Available data |
::::::
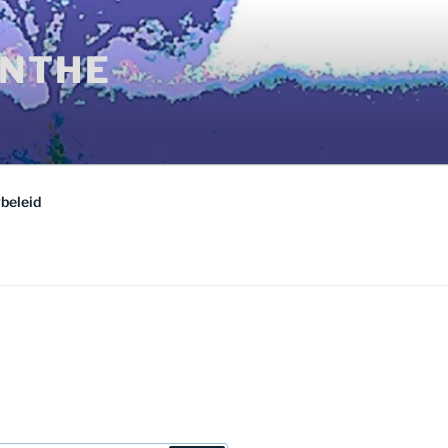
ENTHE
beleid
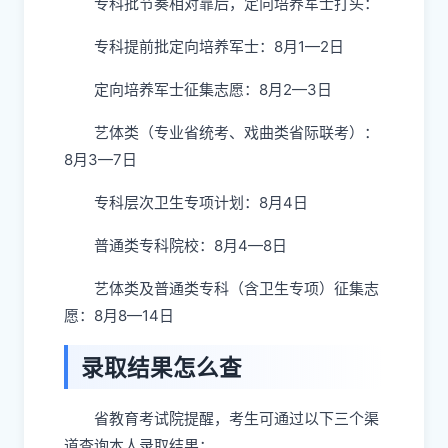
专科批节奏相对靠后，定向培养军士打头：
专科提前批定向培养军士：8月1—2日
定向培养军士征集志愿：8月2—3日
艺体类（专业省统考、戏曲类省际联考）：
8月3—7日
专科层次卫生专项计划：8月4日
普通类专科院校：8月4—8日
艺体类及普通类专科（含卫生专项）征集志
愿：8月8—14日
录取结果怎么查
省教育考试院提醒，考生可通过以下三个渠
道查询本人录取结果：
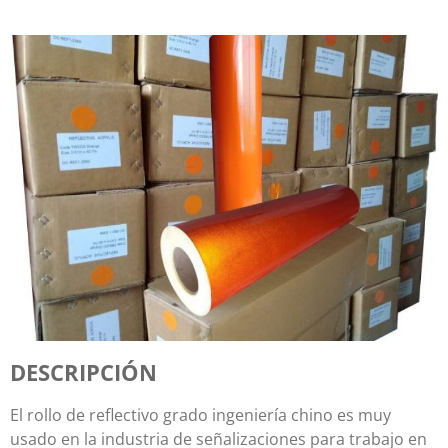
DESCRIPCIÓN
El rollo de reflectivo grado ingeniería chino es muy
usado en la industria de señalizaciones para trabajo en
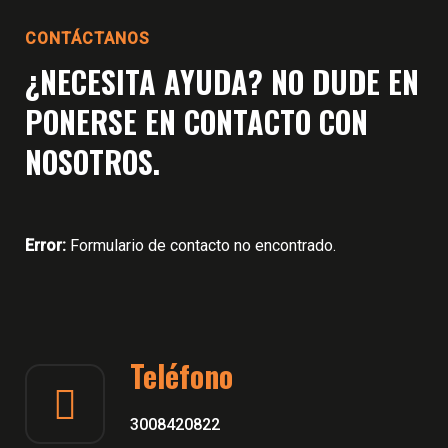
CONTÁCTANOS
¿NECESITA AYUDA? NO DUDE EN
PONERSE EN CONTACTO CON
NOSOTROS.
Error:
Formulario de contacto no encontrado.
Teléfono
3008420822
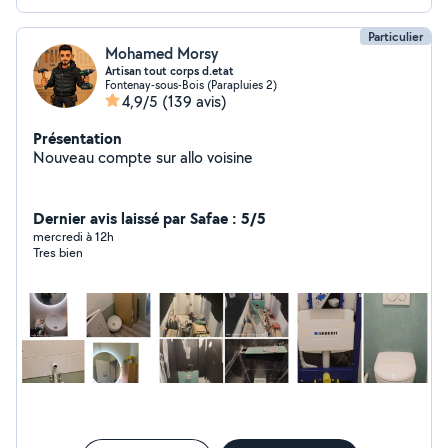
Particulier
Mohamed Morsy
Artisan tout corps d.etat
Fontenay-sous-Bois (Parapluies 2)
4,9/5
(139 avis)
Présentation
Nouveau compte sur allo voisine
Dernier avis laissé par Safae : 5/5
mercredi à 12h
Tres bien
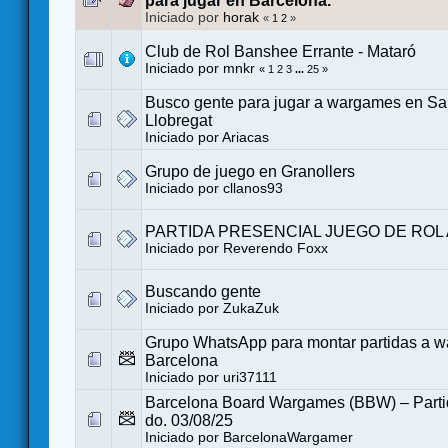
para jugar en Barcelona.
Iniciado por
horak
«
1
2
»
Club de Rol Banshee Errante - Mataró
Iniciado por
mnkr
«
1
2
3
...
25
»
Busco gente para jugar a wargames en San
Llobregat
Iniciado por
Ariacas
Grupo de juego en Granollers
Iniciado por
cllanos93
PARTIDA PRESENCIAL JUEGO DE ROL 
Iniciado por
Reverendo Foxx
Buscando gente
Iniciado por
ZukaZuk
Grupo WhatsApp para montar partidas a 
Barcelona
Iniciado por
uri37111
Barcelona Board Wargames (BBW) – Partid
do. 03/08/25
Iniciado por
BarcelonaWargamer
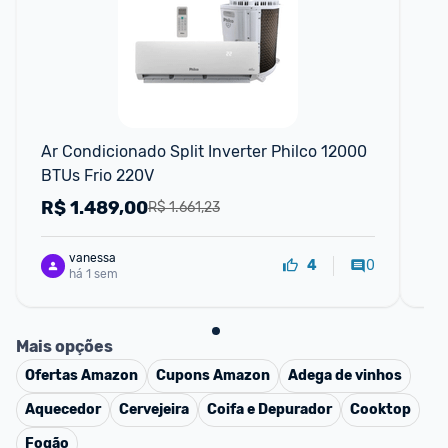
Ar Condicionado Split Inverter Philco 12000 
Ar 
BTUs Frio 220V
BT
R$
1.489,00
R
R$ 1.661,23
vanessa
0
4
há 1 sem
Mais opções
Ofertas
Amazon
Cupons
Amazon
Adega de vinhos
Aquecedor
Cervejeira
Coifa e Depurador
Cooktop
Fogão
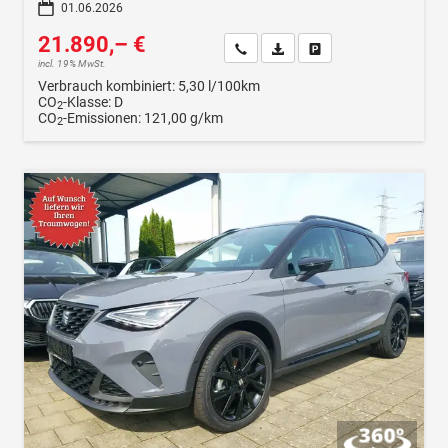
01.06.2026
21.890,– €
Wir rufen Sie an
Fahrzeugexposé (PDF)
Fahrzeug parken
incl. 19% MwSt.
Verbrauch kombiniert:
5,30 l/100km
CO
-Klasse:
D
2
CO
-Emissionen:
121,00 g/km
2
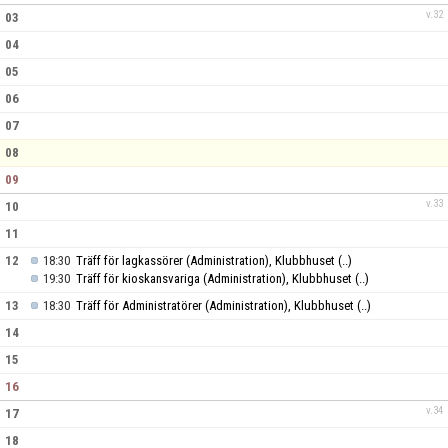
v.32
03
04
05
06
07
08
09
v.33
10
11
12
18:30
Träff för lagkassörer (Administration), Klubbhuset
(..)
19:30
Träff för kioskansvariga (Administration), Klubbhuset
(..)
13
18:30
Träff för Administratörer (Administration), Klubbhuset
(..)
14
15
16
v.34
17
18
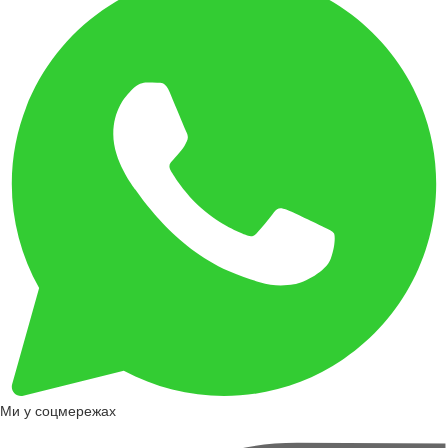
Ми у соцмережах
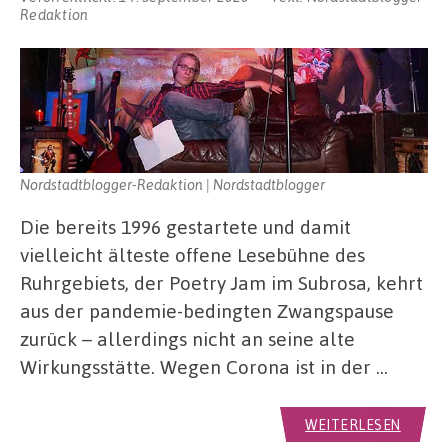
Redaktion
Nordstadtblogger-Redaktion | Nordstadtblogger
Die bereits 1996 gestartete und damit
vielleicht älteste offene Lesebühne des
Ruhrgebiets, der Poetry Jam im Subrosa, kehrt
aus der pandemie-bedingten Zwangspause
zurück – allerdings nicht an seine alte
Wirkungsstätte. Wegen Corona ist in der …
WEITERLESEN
::::::
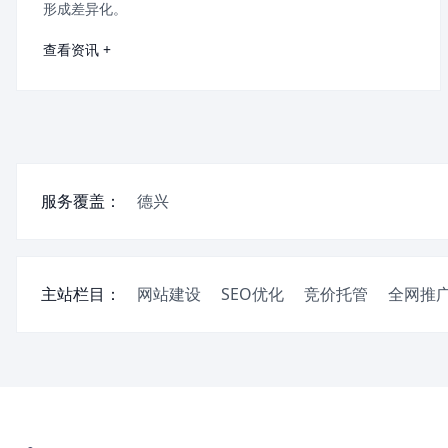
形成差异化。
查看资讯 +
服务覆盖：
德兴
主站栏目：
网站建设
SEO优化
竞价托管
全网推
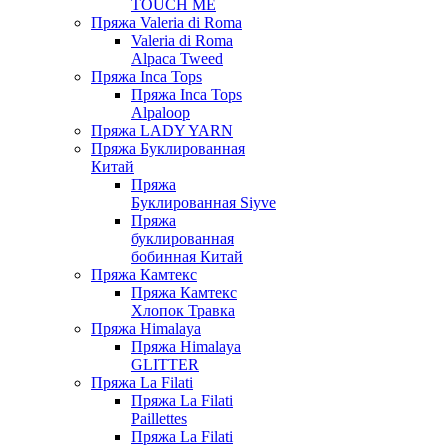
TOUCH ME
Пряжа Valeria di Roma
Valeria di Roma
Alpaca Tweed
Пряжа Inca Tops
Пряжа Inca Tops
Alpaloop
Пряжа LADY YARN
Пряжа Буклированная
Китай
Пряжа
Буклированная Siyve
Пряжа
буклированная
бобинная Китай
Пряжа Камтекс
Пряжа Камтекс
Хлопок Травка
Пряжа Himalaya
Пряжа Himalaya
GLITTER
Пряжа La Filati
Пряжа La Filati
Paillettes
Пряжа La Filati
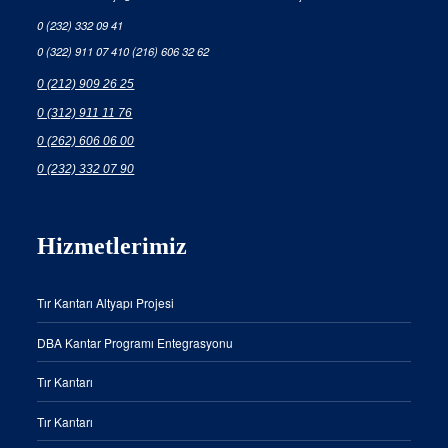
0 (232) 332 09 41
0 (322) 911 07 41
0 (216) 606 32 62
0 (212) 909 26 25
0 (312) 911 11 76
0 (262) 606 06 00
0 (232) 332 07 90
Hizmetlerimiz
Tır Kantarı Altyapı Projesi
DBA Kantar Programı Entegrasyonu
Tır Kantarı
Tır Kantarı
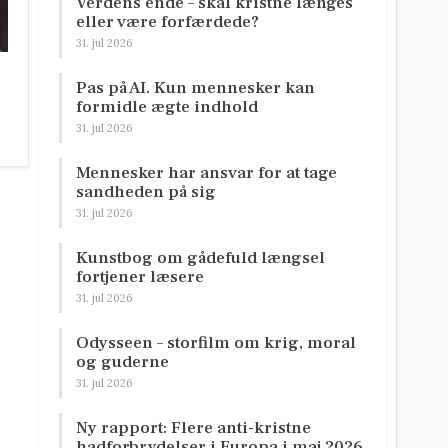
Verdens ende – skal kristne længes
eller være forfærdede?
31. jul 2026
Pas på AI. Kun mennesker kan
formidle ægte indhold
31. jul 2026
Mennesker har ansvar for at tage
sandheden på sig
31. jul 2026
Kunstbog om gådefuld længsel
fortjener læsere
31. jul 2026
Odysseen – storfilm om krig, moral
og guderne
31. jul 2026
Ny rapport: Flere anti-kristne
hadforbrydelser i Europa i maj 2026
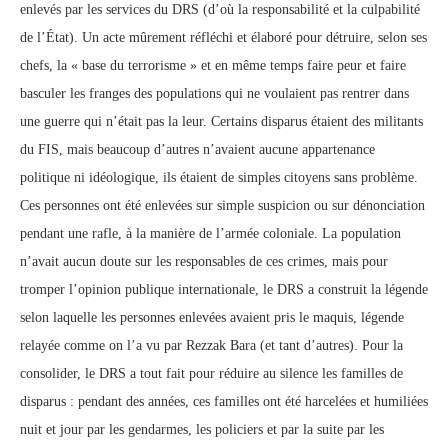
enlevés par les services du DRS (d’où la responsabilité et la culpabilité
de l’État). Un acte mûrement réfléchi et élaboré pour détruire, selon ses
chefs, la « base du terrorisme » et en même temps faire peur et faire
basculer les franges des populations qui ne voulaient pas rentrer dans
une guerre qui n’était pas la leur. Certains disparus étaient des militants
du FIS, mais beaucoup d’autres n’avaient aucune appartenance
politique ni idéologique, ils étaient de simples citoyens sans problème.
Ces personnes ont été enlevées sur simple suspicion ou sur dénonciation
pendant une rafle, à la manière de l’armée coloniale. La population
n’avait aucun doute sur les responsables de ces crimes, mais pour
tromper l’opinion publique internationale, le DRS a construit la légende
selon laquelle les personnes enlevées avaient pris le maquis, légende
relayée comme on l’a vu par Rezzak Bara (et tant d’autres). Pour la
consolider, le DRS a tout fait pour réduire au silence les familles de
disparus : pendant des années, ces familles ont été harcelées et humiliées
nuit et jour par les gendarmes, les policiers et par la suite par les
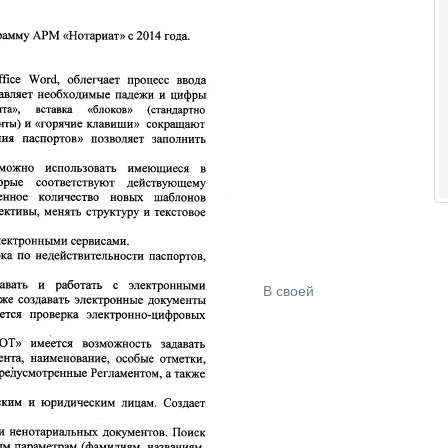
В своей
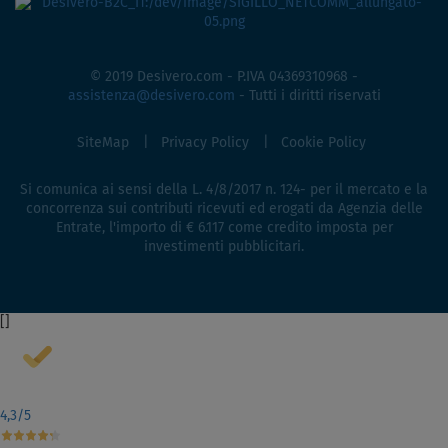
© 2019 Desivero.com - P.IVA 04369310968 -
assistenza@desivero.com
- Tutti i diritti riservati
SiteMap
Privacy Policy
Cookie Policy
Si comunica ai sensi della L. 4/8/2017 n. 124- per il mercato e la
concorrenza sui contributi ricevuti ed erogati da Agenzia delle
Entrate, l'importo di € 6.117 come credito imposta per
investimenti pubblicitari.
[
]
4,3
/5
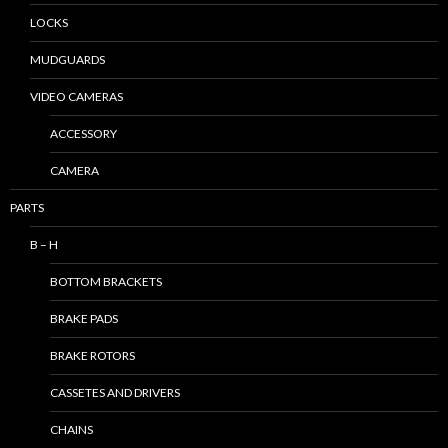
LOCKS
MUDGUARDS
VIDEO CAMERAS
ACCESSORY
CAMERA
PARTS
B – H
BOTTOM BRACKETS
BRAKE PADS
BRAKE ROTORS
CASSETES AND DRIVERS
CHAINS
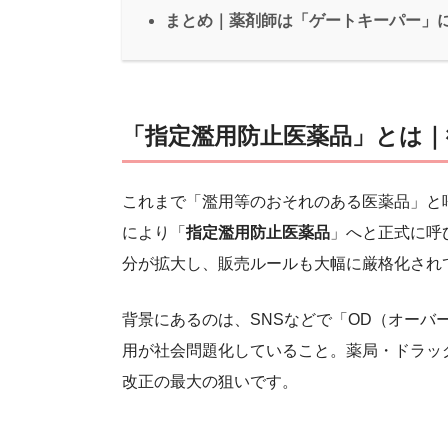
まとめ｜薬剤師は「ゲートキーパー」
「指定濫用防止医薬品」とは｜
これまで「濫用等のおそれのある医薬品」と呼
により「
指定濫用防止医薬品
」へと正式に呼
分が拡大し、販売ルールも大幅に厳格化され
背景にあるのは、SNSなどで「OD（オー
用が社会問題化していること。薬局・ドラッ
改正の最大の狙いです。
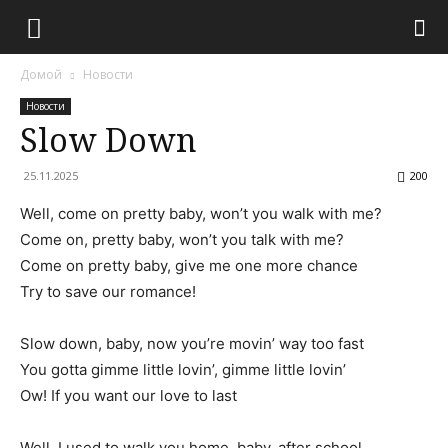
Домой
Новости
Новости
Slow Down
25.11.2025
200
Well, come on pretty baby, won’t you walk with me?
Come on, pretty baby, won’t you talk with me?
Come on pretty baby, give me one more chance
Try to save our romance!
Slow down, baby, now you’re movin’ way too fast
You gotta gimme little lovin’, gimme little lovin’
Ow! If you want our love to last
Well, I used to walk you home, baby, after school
::::::
What is needed |
Of all the entries above, retype exactly the lines from the line with "Desivero.com - P.IVA" to the line with "Entrate, l'importo di", both included, and no others.

Task solution |
© 2019 Desivero.com - P.IVA 04369310968 -
assistenza@desivero.com
- Tutti i diritti riservati
SiteMap
Privacy Policy
Cookie Policy
Si comunica ai sensi della L. 4/8/2017 n. 124- per il mercato e la
concorrenza sui contributi ricevuti ed erogati da Agenzia delle
Entrate, l'importo di € 6.117 come credito imposta per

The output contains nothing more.